Kyle Ashlee, a first-year doctoral student in the Student Affairs in Higher Education program, says that this policy has the potential to benefit the Miami community at large.

“A rising tide lifts all boats — creating more inclusive spaces for specific communities also allows more inclusion [for everyone],” said Ashlee.

The preferred name policy does not only pertain to trans-spectrum students, but to any student who prefers not to use their legal name.

“The issue of names is really about how someone wants to be known in the world, and we should be mindful of that for everyone,” said Detloff. “What we’re trying to do is make this available for people who need it.”

Ashlee said many universities, by design, disregard people who do not fall within the traditional gender binary.

“In my coursework, we study a lot of the research that talks about how marginalized students experience the ways in which colleges and universities are not built for their success,” said Ashlee. “Transgender students are no exception to that. Institutions of higher education are not built for them.”

Z Nicolazzo, a Miami graduate and assistant professor at Northern Illinois University, is pleased to see Miami implement this new policy.

“I’m trans and use a different proper name than my legal name,” Nicolazzo said. “I used to have people — even people in the classroom — use my legal name, and this was after I had already shared my proper name.”

Nicolazzo says there were several instances where the university used their legal name, rather than their preferred name.

“There were multiple times I had to go into administrative offices and confront this issue,” said Nicolazzo. “It’s exhausting for students to have to continually think about…Some trans students don’t want to have to come out over and over again.”

Miami is not the only academic institution that has implemented this sort of policy. University of Vermont, Eastern Illinois University and Grand Valley State University are just a few institutions that have done so.

Nelson says that these policies also appeal to individuals who prefer a shortened version of their legal name and international students who use an anglicized variation of their legal name.

“We don’t have a huge population of trans students who are pushing for this, but we do have a significant population of international students who use anglicized names,” said Nelson.

Nelson says the need for such a policy is a reflection on Western culture.

“I don’t love that we are a culture that doesn’t adapt our tongue to pronounce other folks’ names, but I also understand that [international students] probably just get over it,” Nelson said. “You would rather have somebody call you something they can say, rather than mispronounce it every time and have to correct them.”

Detloff says that the continuous mispronunciation or failure to acknowledge a person by their preferred name can weigh on them.

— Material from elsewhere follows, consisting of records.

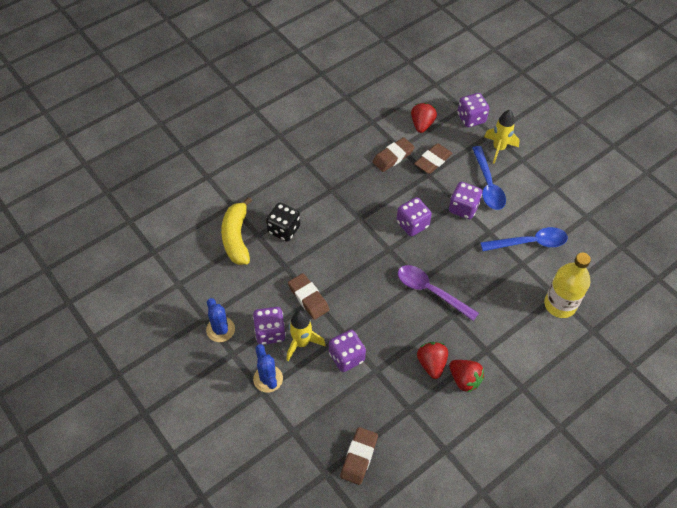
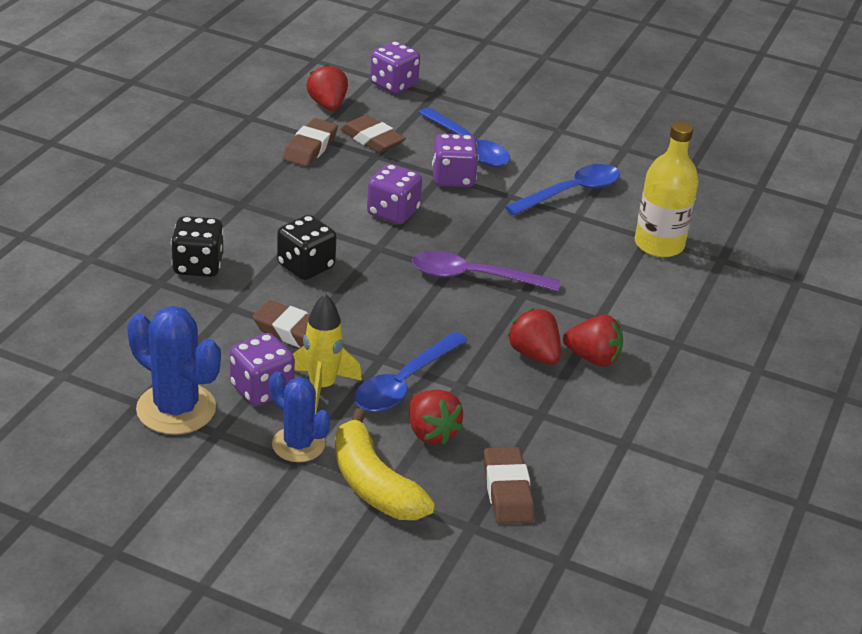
camera: 30 degrees left, 20 degrees down
(220, 329) = (176, 409): blue cactus -> blue cactus, size x1.52
(236, 237) = (125, 294): yellow banana -> yellow banana (373, 484)
(341, 250) = (306, 266): none -> black dice
(341, 398) = (431, 433): none -> red strawberry
(346, 357) = (404, 383): purple dice -> blue spoon
(433, 161) = (372, 139): brown eraser -> brown eraser turned 60 degrees counterclockwise
(498, 148) = (455, 107): yellow rocket -> none

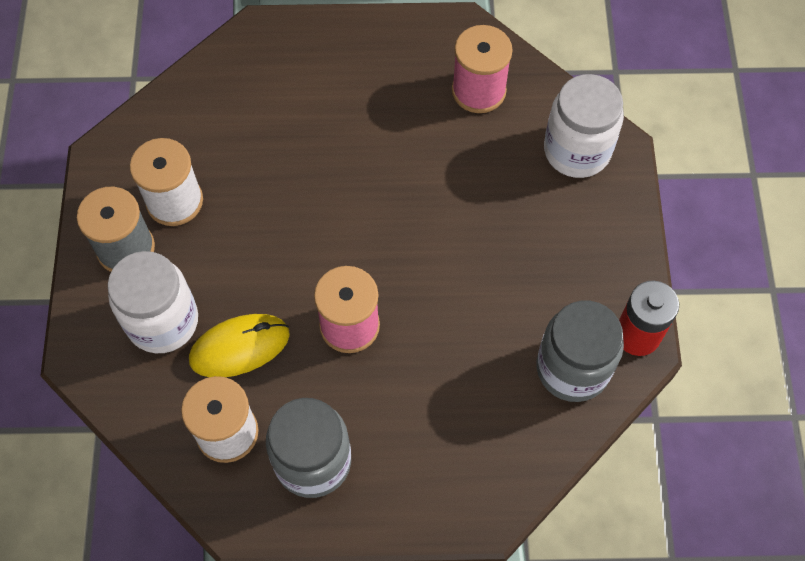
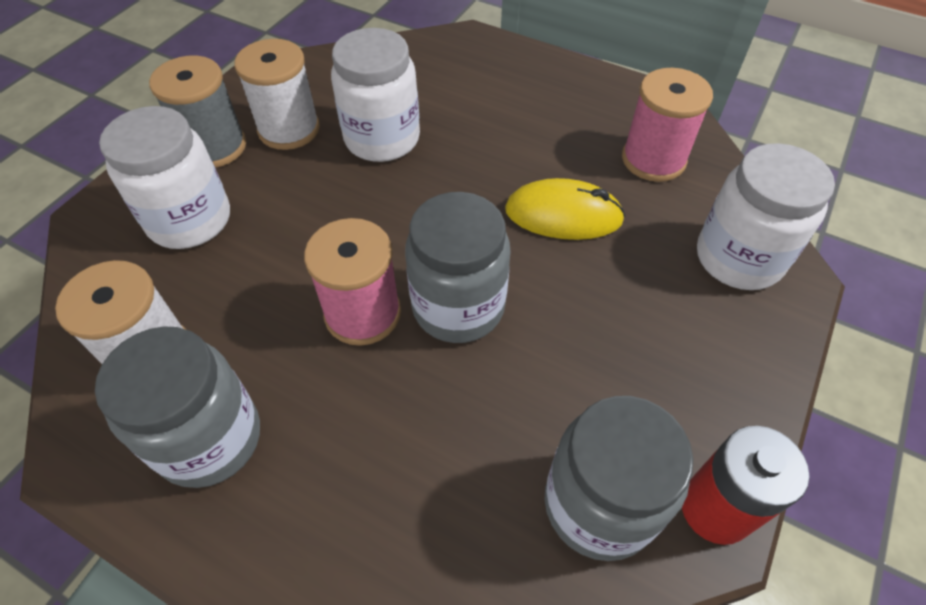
camera: 30 degrees right, 10 degrees down
(239, 347) = (237, 278): yellow mouse -> yellow mouse (563, 215)
(258, 173) = (382, 139): none -> white jar
(411, 286) = (458, 307): none -> grey jar

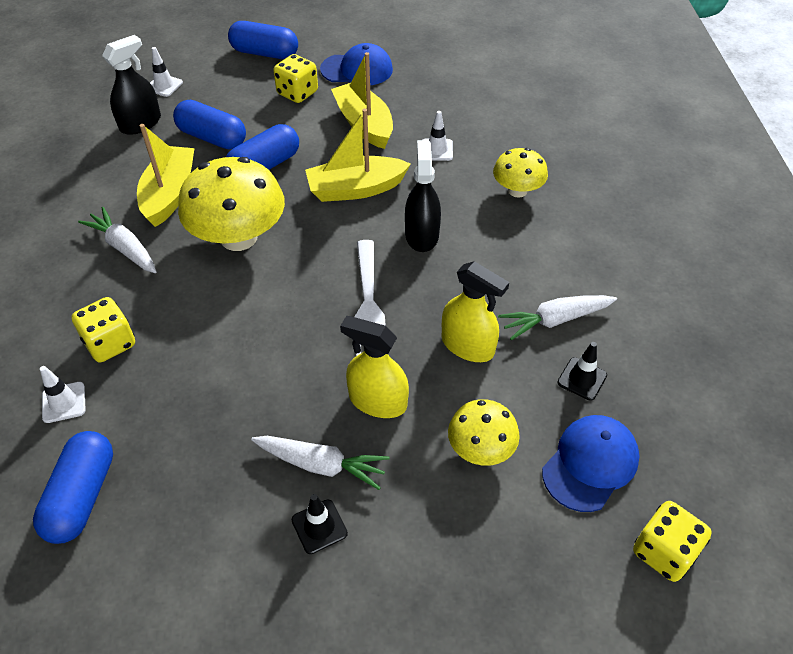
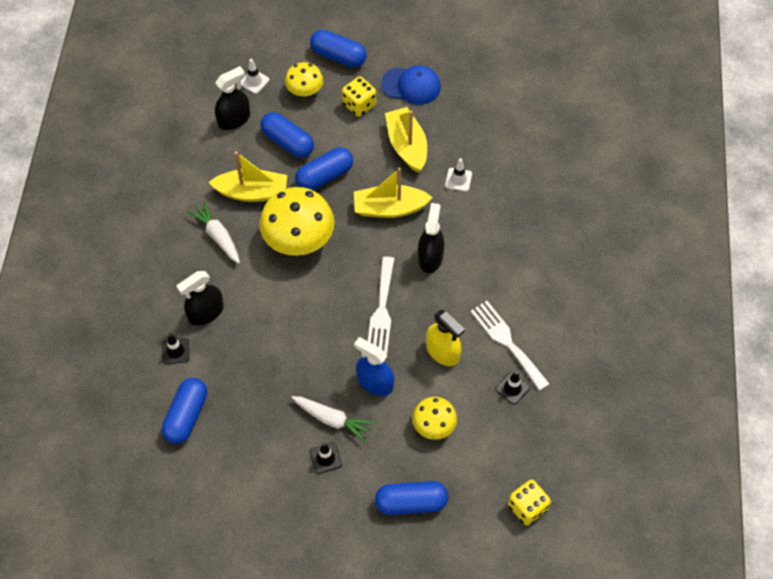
camera: 10 degrees right, 10 degrees up
(64, 402) = (175, 351): white traffic cone -> black traffic cone
(110, 343) = (206, 312): yellow dice -> black spray bottle
(170, 194) = (252, 192): yellow boat -> yellow boat turned 75 degrees clockwise
(377, 401) = (375, 382): yellow spray bottle -> blue spray bottle
(474, 577) = (411, 503): none -> blue capsule
(517, 190) = (510, 228): yellow mushroom -> yellow mushroom (305, 90)
(555, 320) = (507, 342): white carrot -> white fork
(590, 464) = (500, 447): blue cap -> none

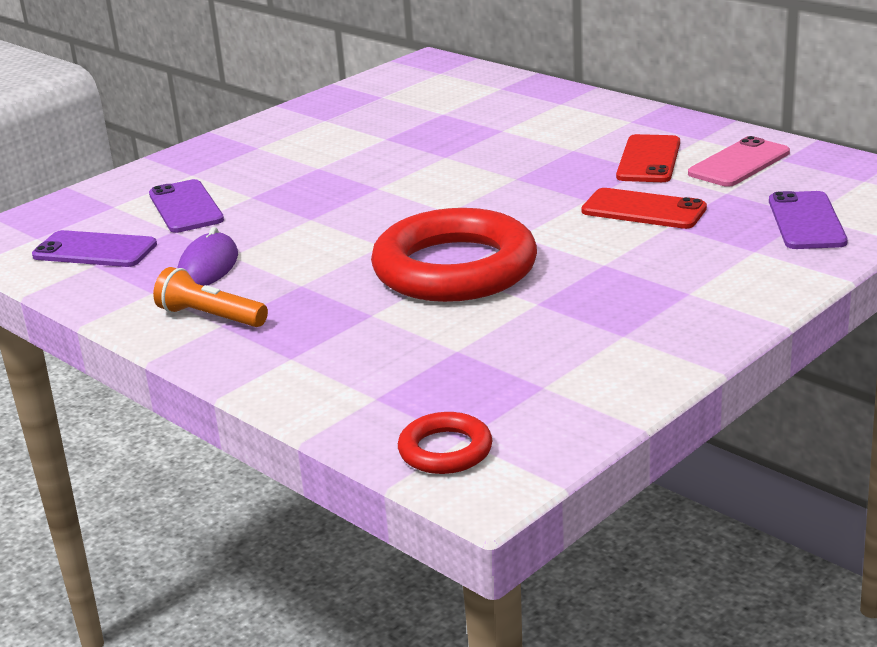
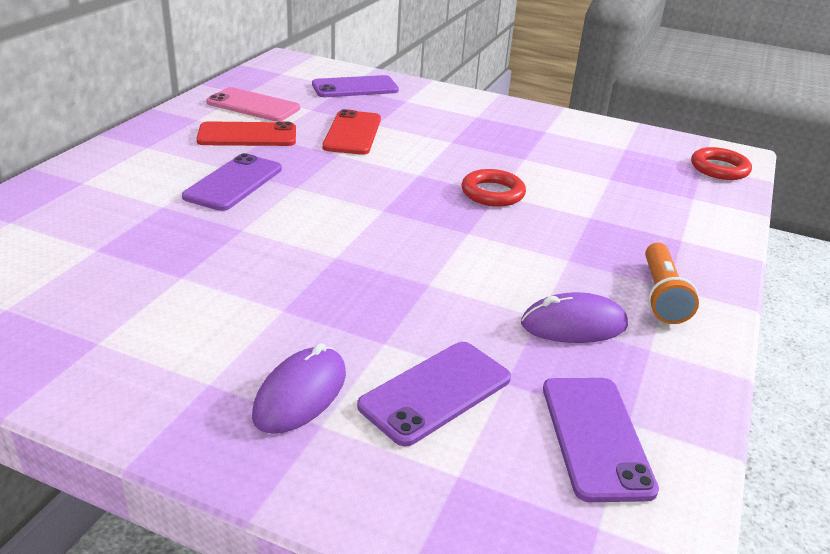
camera: 115 degrees left, 5 degrees up
(223, 170) = (300, 394): none -> purple mouse
(455, 268) = (492, 193): red ring -> red ring, size x0.46
(535, 153) = (233, 183): none -> purple phone

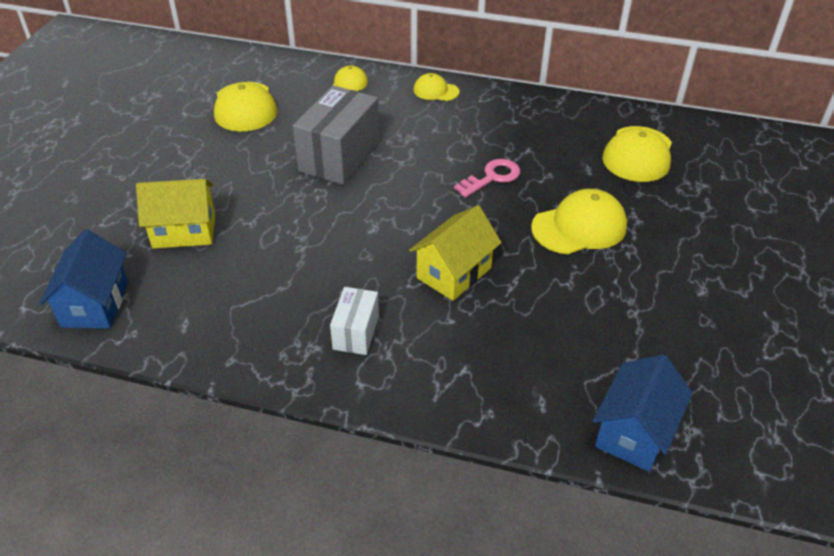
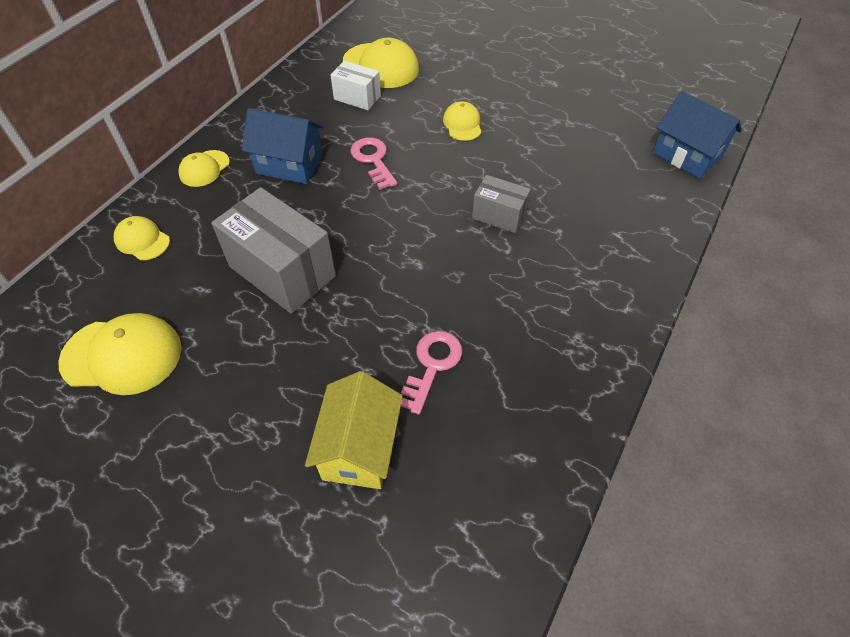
camera: 75 degrees left, 10 degrees up
(95, 304) = (469, 565): blue house -> blue house (289, 165)
(264, 256) = (432, 365): none -> pink key
(356, 332) = (562, 301): white box -> white box (357, 97)
(454, 273) = (499, 215): yellow house -> grey box
(579, 227) = (462, 124): yellow cap -> yellow cap, size x0.57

“We could be unwittingly causing our students distress,” Detloff said. “We’re teachers, we don’t want to do that. We want our students to all feel comfortable and ready to learn — and we’ll do what it takes to make that happen. .

“If we can make [Miami] the most welcoming and supportive community that we can, then I think we’re doing our jobs better.”

For Nicolazzo, it’s an issue of human dignity and respect. Nicolazzo said people should be able to use the name they want to use, whether they are an international student, a trans student, or someone who just prefers to use a name other than the one on their birth certificate.

“You don’t wanna be labeled something that you’re not,” said Ashlee.